AIM OF THE TASK -> Among the entries below, take the line with "[19] Tibshirani R.Regression" and the line with "[22] Ballff S,Bendfeld", and output them and every line between them exactly, with nothing else.

<<<<

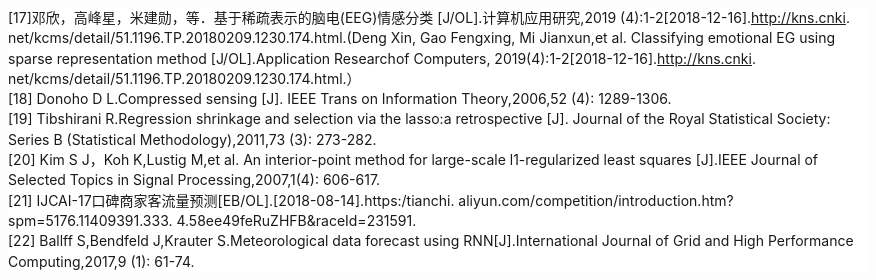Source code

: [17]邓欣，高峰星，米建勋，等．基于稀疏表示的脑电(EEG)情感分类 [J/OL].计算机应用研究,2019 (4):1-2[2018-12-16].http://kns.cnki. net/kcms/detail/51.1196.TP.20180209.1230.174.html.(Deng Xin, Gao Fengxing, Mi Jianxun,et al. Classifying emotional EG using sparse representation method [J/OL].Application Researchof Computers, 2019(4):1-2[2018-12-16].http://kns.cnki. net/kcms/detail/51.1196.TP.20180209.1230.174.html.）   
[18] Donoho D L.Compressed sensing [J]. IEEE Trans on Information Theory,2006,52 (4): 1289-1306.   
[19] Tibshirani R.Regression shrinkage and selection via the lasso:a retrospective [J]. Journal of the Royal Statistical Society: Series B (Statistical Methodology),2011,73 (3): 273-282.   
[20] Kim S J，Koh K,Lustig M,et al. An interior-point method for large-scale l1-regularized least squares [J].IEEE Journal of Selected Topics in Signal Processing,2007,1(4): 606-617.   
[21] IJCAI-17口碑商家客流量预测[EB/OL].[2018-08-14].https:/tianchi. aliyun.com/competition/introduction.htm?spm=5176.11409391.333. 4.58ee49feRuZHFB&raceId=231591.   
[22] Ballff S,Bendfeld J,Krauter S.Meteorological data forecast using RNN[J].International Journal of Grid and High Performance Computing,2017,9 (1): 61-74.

>>>>
<<<<

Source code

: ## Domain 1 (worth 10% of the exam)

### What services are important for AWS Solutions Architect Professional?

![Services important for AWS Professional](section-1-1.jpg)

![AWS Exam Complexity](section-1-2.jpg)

>>>>

SOLVED EXERCISE ->
[19] Tibshirani R.Regression shrinkage and selection via the lasso:a retrospective [J]. Journal of the Royal Statistical Society: Series B (Statistical Methodology),2011,73 (3): 273-282.   
[20] Kim S J，Koh K,Lustig M,et al. An interior-point method for large-scale l1-regularized least squares [J].IEEE Journal of Selected Topics in Signal Processing,2007,1(4): 606-617.   
[21] IJCAI-17口碑商家客流量预测[EB/OL].[2018-08-14].https:/tianchi. aliyun.com/competition/introduction.htm?spm=5176.11409391.333. 4.58ee49feRuZHFB&raceId=231591.   
[22] Ballff S,Bendfeld J,Krauter S.Meteorological data forecast using RNN[J].International Journal of Grid and High Performance Computing,2017,9 (1): 61-74.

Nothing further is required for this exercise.